Find every line below that contains the word "pixels", and copy each of those lines in full.

Records to process:
--*--

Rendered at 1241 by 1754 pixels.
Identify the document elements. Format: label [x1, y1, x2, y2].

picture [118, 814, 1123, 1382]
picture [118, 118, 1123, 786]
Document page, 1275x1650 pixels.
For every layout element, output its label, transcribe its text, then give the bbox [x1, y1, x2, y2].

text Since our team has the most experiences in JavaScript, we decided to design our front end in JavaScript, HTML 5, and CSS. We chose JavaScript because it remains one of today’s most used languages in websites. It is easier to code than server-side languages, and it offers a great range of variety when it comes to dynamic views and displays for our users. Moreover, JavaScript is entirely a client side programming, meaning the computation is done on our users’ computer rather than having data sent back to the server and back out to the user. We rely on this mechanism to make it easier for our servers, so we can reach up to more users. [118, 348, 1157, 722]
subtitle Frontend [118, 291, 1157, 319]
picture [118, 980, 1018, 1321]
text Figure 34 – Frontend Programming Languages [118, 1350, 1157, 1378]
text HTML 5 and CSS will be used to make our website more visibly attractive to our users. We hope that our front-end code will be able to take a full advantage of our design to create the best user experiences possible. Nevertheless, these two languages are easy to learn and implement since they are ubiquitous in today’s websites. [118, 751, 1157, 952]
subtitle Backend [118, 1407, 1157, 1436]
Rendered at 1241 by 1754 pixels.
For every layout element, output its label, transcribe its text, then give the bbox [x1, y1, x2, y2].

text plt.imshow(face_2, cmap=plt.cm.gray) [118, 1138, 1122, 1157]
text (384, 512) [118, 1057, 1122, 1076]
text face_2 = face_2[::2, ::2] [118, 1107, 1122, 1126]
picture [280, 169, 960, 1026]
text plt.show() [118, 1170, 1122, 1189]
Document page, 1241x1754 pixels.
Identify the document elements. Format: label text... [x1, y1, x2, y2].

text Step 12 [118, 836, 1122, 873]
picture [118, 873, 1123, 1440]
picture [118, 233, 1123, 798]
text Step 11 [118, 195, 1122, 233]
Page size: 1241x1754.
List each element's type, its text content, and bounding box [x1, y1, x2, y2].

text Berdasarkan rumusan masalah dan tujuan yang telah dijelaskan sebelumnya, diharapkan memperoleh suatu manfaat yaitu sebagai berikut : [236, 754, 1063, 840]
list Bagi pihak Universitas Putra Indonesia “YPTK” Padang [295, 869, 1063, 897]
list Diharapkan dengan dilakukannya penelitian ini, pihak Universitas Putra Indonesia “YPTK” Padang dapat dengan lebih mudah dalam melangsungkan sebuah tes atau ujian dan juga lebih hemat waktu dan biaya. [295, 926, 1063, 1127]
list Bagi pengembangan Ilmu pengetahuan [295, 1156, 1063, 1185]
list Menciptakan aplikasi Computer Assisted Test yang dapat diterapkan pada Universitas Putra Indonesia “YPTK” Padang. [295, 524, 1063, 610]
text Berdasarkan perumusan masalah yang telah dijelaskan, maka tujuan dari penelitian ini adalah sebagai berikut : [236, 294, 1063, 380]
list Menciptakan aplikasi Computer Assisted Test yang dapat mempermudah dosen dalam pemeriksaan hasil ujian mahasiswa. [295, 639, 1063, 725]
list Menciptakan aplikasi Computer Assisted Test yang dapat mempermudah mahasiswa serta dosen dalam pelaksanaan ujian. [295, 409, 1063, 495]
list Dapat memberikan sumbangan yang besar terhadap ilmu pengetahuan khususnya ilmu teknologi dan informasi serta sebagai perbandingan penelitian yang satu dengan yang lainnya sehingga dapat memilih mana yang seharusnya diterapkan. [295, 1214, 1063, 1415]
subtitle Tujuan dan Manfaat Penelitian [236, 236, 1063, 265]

--*--

Correct answer:
Rendered at 1241 by 1754 pixels.
Document page, 1275x1650 pixels.
Rendered at 1241 by 1754 pixels.
Document page, 1241x1754 pixels.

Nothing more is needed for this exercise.